Buktikan Penukaran Sabu dan Tawas dalam Kasus Teddy Minahasa, Pakar UNAIR Sarankan Pembuktian Ilmiah

Sabtu 06 Mei 2023, 11:01 WIB
Guru Besar Ilmu Hukum Pidana UNAIR, Prof. Dr. Nur Basuki Minarno.(Ist)

Guru Besar Ilmu Hukum Pidana UNAIR, Prof. Dr. Nur Basuki Minarno.(Ist)

JAKARTA,  POSKOTA.CO.ID – Guru Besar Ilmu Hukum Pidana UNAIR, Prof. Dr. Nur Basuki Minarno kritisi Jaksa Penuntut Umum (JPU) yang tidak mampu membuktikan klaim penukaran sabu dan tawas dalam sidang kasus narkoba Teddy Minahasa.

Menurutnya dalam kasus ini perlu lakukan pembuktian ilmiah terkait asal usul sabu tersebut karena pembuktian tidak hanya bisa bersandar pada keterangan saksi mahkota yang notebenya juga sebagai terdakwa dalam kasus ini.  

"Jadi menurut saya, yang paling utama dijawab adalah asal usul sabu, ini pokok persoalan. Apakah benar sabu ini berasal dari penyisihan yang ada di Polda Sumatera Barat? atau Polres Bukittinggi? ini harus terjawab dulu," tutur Guru Besar Ilmu Hukum Pidana UNAIR, Nur Basuki Minarno dalam sebuah podcast Youtube Bravos Radio Indonesia, dikutip Minggu (6/5/2023).

Seperti diketahui Polda Metro Jaya sebelumnya menyita barang bukti sabu seberat 3,3 kg di Jakarta dari Dody, Syamsul Ma'arif, Linda Pujiastuti, dan Kasranto. Klaimnya sabu seberat 3,3 kg yang disita di Jakarta tersebut berasal dari penyisihan barang bukti sabu sitaan dari polres Bukittinggi.

Namun terbukti dari surat berita acara pemusnahan dan kesaksian para saksi (anggota Polres Bukittinggi: Kompol Sukur Hendri Saputra, Iptu Syafri, Iptu Alexi, Bripka Heru Prayitno) di persidangan bahwa tidak ada penyisihan karena semua barang bukti sabu hasil sitaan polres Bukittinggi seberat 35 kg telah dimusnahkan. Lantas yang menjadi teka-teki adalah barang bukti sabu seberat 3,3 kg yang disita Polda Metro Jaya di Jakarta berasal dari mana?.

Oleh karena itu, menurut Prof.

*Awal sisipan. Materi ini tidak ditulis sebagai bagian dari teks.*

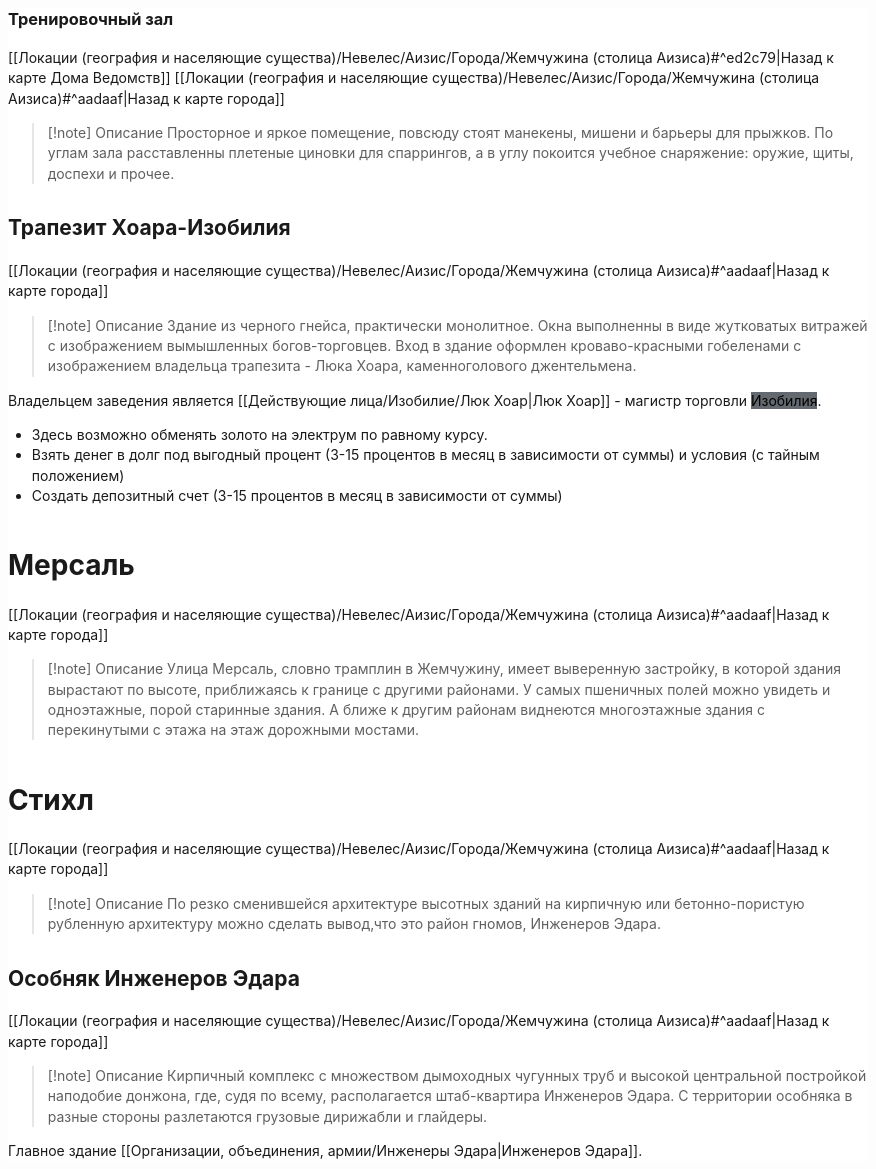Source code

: ### Тренировочный зал
[[Локации (география и населяющие существа)/Невелес/Аизис/Города/Жемчужина (столица Аизиса)#^ed2c79\|Назад к карте Дома Ведомств]]
[[Локации (география и населяющие существа)/Невелес/Аизис/Города/Жемчужина (столица Аизиса)#^aadaaf\|Назад к карте города]]
> [!note] Описание
>  Просторное и яркое помещение, повсюду стоят манекены, мишени и барьеры для прыжков. По углам зала расставленны плетеные циновки для спаррингов, а в углу покоится учебное снаряжение: оружие, щиты, доспехи и прочее.
## Трапезит Хоара-Изобилия
[[Локации (география и населяющие существа)/Невелес/Аизис/Города/Жемчужина (столица Аизиса)#^aadaaf\|Назад к карте города]]
> [!note] Описание
> Здание из черного гнейса, практически монолитное. Окна выполненны в виде жутковатых витражей с изображением вымышленных богов-торговцев. Вход в здание оформлен кроваво-красными гобеленами с изображением владельца трапезита - Люка Хоара, каменноголового джентельмена.

Владельцем заведения является [[Действующие лица/Изобилие/Люк Хоар\|Люк Хоар]] - магистр торговли <mark style="background: #64686f;">Изобилия</mark>.
- Здесь возможно обменять золото на электрум по равному курсу.
- Взять денег в долг под выгодный процент (3-15 процентов в месяц в зависимости от суммы) и условия (с тайным положением)
- Создать депозитный счет (3-15 процентов в месяц в зависимости от суммы)
# Мерсаль
[[Локации (география и населяющие существа)/Невелес/Аизис/Города/Жемчужина (столица Аизиса)#^aadaaf\|Назад к карте города]]
> [!note] Описание
>  Улица Мерсаль, словно трамплин в Жемчужину, имеет выверенную застройку, в которой здания вырастают по высоте, приближаясь к границе с другими районами. У самых пшеничных полей можно увидеть и одноэтажные, порой старинные здания. А ближе к другим районам виднеются многоэтажные здания с перекинутыми с этажа на этаж дорожными мостами.
# Стихл
[[Локации (география и населяющие существа)/Невелес/Аизис/Города/Жемчужина (столица Аизиса)#^aadaaf\|Назад к карте города]]
> [!note] Описание
>  По резко сменившейся архитектуре высотных зданий на кирпичную или бетонно-пористую рубленную архитектуру можно сделать вывод,что это район гномов, Инженеров Эдара.
## Особняк Инженеров Эдара
[[Локации (география и населяющие существа)/Невелес/Аизис/Города/Жемчужина (столица Аизиса)#^aadaaf\|Назад к карте города]]
> [!note] Описание
> Кирпичный комплекс с множеством дымоходных чугунных труб и высокой центральной постройкой наподобие донжона, где, судя по всему, располагается штаб-квартира Инженеров Эдара. С территории особняка в разные стороны разлетаются грузовые дирижабли и глайдеры.

Главное здание [[Организации, объединения, армии/Инженеры Эдара\|Инженеров Эдара]].
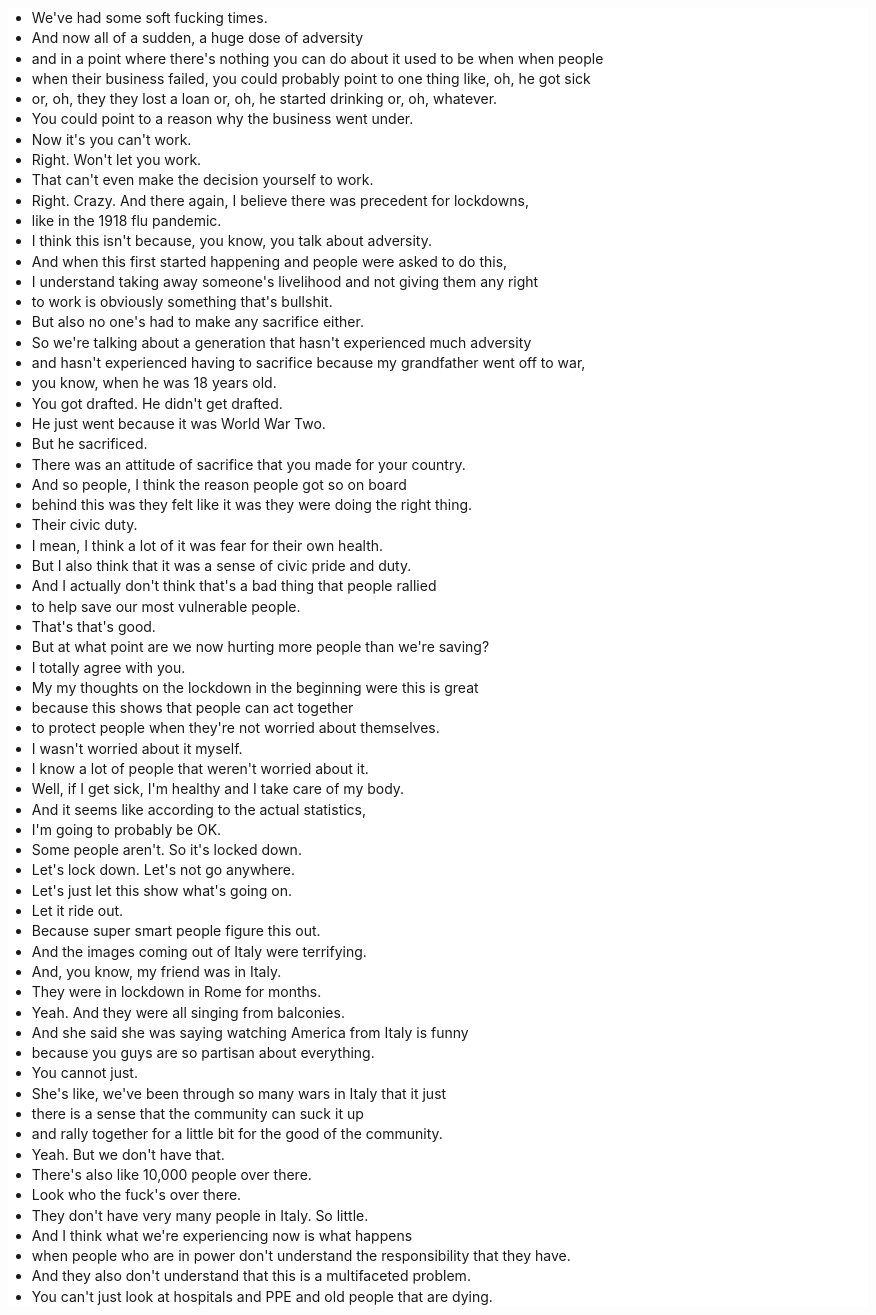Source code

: *  We've had some soft fucking times.
*  And now all of a sudden, a huge dose of adversity
*  and in a point where there's nothing you can do about it used to be when when people
*  when their business failed, you could probably point to one thing like, oh, he got sick
*  or, oh, they they lost a loan or, oh, he started drinking or, oh, whatever.
*  You could point to a reason why the business went under.
*  Now it's you can't work.
*  Right. Won't let you work.
*  That can't even make the decision yourself to work.
*  Right. Crazy. And there again, I believe there was precedent for lockdowns,
*  like in the 1918 flu pandemic.
*  I think this isn't because, you know, you talk about adversity.
*  And when this first started happening and people were asked to do this,
*  I understand taking away someone's livelihood and not giving them any right
*  to work is obviously something that's bullshit.
*  But also no one's had to make any sacrifice either.
*  So we're talking about a generation that hasn't experienced much adversity
*  and hasn't experienced having to sacrifice because my grandfather went off to war,
*  you know, when he was 18 years old.
*  You got drafted. He didn't get drafted.
*  He just went because it was World War Two.
*  But he sacrificed.
*  There was an attitude of sacrifice that you made for your country.
*  And so people, I think the reason people got so on board
*  behind this was they felt like it was they were doing the right thing.
*  Their civic duty.
*  I mean, I think a lot of it was fear for their own health.
*  But I also think that it was a sense of civic pride and duty.
*  And I actually don't think that's a bad thing that people rallied
*  to help save our most vulnerable people.
*  That's that's good.
*  But at what point are we now hurting more people than we're saving?
*  I totally agree with you.
*  My my thoughts on the lockdown in the beginning were this is great
*  because this shows that people can act together
*  to protect people when they're not worried about themselves.
*  I wasn't worried about it myself.
*  I know a lot of people that weren't worried about it.
*  Well, if I get sick, I'm healthy and I take care of my body.
*  And it seems like according to the actual statistics,
*  I'm going to probably be OK.
*  Some people aren't. So it's locked down.
*  Let's lock down. Let's not go anywhere.
*  Let's just let this show what's going on.
*  Let it ride out.
*  Because super smart people figure this out.
*  And the images coming out of Italy were terrifying.
*  And, you know, my friend was in Italy.
*  They were in lockdown in Rome for months.
*  Yeah. And they were all singing from balconies.
*  And she said she was saying watching America from Italy is funny
*  because you guys are so partisan about everything.
*  You cannot just.
*  She's like, we've been through so many wars in Italy that it just
*  there is a sense that the community can suck it up
*  and rally together for a little bit for the good of the community.
*  Yeah. But we don't have that.
*  There's also like 10,000 people over there.
*  Look who the fuck's over there.
*  They don't have very many people in Italy. So little.
*  And I think what we're experiencing now is what happens
*  when people who are in power don't understand the responsibility that they have.
*  And they also don't understand that this is a multifaceted problem.
*  You can't just look at hospitals and PPE and old people that are dying.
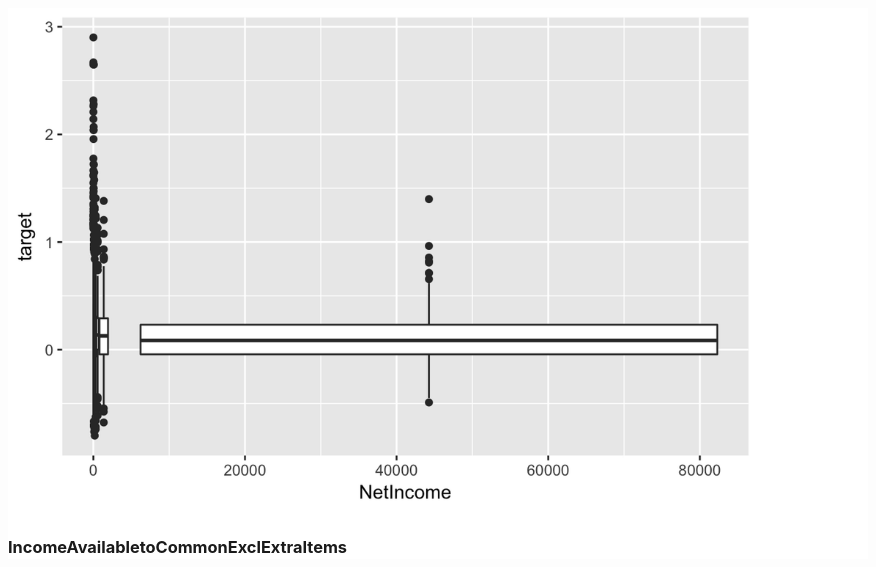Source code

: <img src="spot-check__stocks_all_perc_change_files/figure-markdown_github/graphs-56.png" width="750px" />

### IncomeAvailabletoCommonExclExtraItems
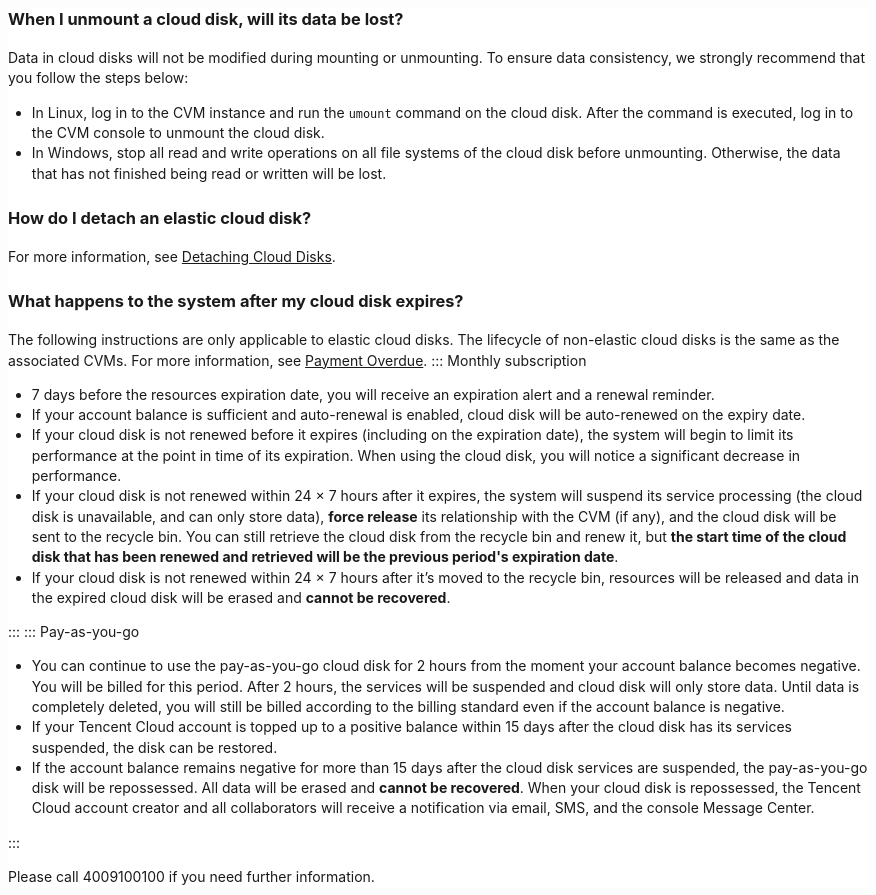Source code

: ### When I unmount a cloud disk, will its data be lost?
Data in cloud disks will not be modified during mounting or unmounting. To ensure data consistency, we strongly recommend that you follow the steps below: 
- In Linux, log in to the CVM instance and run the `umount` command on the cloud disk. After the command is executed, log in to the CVM console to unmount the cloud disk.
- In Windows, stop all read and write operations on all file systems of the cloud disk before unmounting. Otherwise, the data that has not finished being read or written will be lost. 

### How do I detach an elastic cloud disk?
For more information, see [Detaching Cloud Disks](https://intl.cloud.tencent.com/document/product/362/32400).

### What happens to the system after my cloud disk expires?
The following instructions are only applicable to elastic cloud disks. The lifecycle of non-elastic cloud disks is the same as the associated CVMs. For more information, see [Payment Overdue](https://intl.cloud.tencent.com/document/product/213/2181).
<dx-tabs>
::: Monthly subscription
 - 7 days before the resources expiration date, you will receive an expiration alert and a renewal reminder.
 - If your account balance is sufficient and auto-renewal is enabled, cloud disk will be auto-renewed on the expiry date.
 - If your cloud disk is not renewed before it expires (including on the expiration date), the system will begin to limit its performance at the point in time of its expiration. When using the cloud disk, you will notice a significant decrease in performance.
 - If your cloud disk is not renewed within 24 × 7 hours after it expires, the system will suspend its service processing (the cloud disk is unavailable, and can only store data), **force release** its relationship with the CVM (if any), and the cloud disk will be sent to the recycle bin. You can still retrieve the cloud disk from the recycle bin and renew it, but **the start time of the cloud disk that has been renewed and retrieved will be the previous period's expiration date**.
 - If your cloud disk is not renewed within 24 × 7 hours after it’s moved to the recycle bin, resources will be released and data in the expired cloud disk will be erased and **cannot be recovered**.

:::
::: Pay-as-you-go
 - You can continue to use the pay-as-you-go cloud disk for 2 hours from the moment your account balance becomes negative. You will be billed for this period. After 2 hours, the services will be suspended and cloud disk will only store data. Until data is completely deleted, you will still be billed according to the billing standard even if the account balance is negative.
 - If your Tencent Cloud account is topped up to a positive balance within 15 days after the cloud disk has its services suspended, the disk can be restored.
 - If the account balance remains negative for more than 15 days after the cloud disk services are suspended, the pay-as-you-go disk will be repossessed. All data will be erased and **cannot be recovered**. When your cloud disk is repossessed, the Tencent Cloud account creator and all collaborators will receive a notification via email, SMS, and the console Message Center.

:::
</dx-tabs>

Please call 4009100100 if you need further information.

Nur pertanyaan mendasar inilah yang seharusnya mampu dibuktikan Jaksa Penuntut Umum (JPU) secara ilmiah di persidangan. Namun selama proses persidangan JPU tidak melakukan hal tersebut.

 JPU hanya menyandarkan dakwaan kepada Teddy Minahasa berdasar pada kesaksian para saksi mahkota (Dody, Syamsul Ma'arif) yang notebenya juga sebagai terdakwa dalam kasus ini.

"Itu kan dari para keterangan terdakwa, sekalipun dia sebagai saksi mahkota mengatakan bahwa sabu yang telah diperjual-belikan itu kan berasal dari Polres bukittinggi, pengakuan mereka. Tapi kan gak ada pembuktian scientific terkait masalah asal usul dari sabu. Itu kan hanya mendasarkan keterangan dari Dody dan maarif yang notebenya juga sebagai terdakwa," kata Prof. Nur.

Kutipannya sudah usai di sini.